Influence of Ge concentration and compressive biaxial stress on interdiffusion in Si-rich SiGe alloy heterostructures

Abstract

The Si–Ge interdiffusivity in SiGe alloys grown epitaxially on Si (100) substrates was systematically measured for Ge concentrations between 0.075 and 0.192 over a temperature range of 770–870°C. For several alloy compositions, interdiffusion kinetics were compared between films with nominally identical Ge concentration profiles, but different degrees of misfit strain relaxation. X-ray diffraction measurements of the decay rate of small, periodic, modulations in composition superimposed onto the average background alloy fraction were used to determine interdiffusivity values. The interdiffusion rate was found to increase by about a factor of 2 over the concentration range studied. The measured activation enthalpy for interdiffusion decreased linearly with Ge concentration by 4.05±0.25eV∕unit Ge atomic fraction. The prefactor for interdiffusion was proportional to exp(−35XGe). Extrapolating these trends to a Ge fraction of zero yielded a prefactor and activation enthalpy consistent with accepted values for Si and Ge tracer diffusion in pure Si.

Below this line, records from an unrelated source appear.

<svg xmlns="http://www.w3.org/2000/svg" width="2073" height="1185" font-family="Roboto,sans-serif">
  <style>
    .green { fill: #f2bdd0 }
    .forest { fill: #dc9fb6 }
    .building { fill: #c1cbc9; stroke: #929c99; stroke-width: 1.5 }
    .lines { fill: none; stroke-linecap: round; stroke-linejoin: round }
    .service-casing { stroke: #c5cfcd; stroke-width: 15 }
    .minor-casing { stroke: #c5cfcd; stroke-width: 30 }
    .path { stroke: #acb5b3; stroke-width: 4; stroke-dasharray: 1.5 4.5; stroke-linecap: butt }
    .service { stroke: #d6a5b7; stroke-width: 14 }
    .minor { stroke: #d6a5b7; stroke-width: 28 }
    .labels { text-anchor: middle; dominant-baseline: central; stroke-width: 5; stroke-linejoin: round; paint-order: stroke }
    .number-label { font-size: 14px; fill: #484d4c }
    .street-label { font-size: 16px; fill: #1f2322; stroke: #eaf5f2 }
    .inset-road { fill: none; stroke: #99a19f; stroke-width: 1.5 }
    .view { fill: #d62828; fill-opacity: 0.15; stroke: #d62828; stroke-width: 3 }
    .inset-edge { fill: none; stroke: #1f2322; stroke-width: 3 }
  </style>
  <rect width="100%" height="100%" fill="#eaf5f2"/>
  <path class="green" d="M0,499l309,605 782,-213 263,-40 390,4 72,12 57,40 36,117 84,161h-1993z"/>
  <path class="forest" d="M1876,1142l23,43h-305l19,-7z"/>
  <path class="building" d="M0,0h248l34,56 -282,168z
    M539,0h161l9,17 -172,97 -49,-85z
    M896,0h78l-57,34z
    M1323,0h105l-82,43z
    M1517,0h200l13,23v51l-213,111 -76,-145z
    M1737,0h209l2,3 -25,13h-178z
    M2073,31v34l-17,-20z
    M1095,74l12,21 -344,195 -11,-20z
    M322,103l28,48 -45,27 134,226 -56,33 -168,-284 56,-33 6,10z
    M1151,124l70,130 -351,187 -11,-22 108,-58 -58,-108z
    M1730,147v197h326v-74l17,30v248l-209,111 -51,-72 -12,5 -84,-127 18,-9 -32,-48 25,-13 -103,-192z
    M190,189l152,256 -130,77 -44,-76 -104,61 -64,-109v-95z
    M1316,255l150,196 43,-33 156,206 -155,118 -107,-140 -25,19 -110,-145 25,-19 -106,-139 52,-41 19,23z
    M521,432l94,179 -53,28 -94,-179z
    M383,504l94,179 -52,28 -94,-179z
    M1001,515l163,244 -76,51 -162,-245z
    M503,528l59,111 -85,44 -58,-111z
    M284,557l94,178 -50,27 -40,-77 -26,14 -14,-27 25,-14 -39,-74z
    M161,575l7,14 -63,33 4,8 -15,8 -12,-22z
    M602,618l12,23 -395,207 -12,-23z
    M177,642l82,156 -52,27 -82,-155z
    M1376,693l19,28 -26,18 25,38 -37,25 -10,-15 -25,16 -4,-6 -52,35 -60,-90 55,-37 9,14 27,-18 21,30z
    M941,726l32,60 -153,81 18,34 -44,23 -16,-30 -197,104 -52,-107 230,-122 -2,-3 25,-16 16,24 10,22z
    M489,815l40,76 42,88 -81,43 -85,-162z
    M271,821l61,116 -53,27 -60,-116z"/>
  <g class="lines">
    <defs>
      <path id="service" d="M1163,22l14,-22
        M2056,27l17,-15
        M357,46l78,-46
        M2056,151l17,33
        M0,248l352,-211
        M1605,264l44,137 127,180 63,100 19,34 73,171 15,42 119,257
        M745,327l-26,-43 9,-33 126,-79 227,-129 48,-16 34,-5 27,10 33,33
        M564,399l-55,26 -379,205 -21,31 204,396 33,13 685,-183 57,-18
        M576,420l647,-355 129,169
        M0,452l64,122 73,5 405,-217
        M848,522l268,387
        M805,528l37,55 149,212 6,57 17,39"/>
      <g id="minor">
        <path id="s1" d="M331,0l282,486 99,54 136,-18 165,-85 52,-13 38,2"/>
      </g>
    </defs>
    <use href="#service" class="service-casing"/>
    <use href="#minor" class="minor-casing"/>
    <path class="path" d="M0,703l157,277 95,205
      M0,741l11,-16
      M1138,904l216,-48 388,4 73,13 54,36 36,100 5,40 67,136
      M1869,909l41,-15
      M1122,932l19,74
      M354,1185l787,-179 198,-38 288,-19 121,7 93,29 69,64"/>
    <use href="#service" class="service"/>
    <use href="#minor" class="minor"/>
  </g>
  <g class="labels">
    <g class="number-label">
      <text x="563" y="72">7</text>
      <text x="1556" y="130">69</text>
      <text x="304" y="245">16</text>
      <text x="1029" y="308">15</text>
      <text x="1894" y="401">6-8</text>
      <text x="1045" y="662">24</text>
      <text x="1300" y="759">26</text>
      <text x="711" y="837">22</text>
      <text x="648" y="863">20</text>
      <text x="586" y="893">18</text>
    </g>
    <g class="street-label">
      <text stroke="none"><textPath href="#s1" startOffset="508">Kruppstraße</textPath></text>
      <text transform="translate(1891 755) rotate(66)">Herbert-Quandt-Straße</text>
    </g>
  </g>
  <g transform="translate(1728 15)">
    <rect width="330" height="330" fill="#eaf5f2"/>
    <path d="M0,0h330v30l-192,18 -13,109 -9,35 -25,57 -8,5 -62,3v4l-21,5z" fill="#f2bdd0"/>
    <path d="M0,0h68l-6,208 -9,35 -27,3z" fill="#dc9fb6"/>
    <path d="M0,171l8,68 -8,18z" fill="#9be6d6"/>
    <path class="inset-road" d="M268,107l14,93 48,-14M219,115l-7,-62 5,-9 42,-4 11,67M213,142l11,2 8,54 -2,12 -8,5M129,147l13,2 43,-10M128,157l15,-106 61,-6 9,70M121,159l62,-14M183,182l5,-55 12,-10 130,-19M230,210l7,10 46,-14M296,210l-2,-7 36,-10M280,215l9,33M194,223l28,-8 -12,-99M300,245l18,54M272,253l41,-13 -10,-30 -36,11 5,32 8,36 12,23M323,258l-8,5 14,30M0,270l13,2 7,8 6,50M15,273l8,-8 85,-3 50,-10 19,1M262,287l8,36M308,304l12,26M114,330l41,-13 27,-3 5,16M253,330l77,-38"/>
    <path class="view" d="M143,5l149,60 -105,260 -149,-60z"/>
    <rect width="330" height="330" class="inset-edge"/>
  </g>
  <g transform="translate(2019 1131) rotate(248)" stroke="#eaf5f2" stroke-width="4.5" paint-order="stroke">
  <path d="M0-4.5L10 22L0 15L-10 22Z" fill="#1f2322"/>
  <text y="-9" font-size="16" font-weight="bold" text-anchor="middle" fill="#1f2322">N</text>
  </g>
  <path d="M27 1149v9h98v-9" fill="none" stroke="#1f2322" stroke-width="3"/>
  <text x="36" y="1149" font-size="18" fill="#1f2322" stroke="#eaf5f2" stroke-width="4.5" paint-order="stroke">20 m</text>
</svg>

Furthermore, it was found that changes in the compressive biaxial misfit strain during postgrowth annealing of these heterostructures yielded no detectable change in measured interdiffusion rates. These results were incorporated into an interdiffusion model that successfully predicted experimental results derived from a large composition-amplitude Si∕Si0.78Ge0.22 superlattice and from intermixing at the interfaces between Si capping layers and both Si0.9Ge0.1 and Si0.78Ge0.22 blanket films.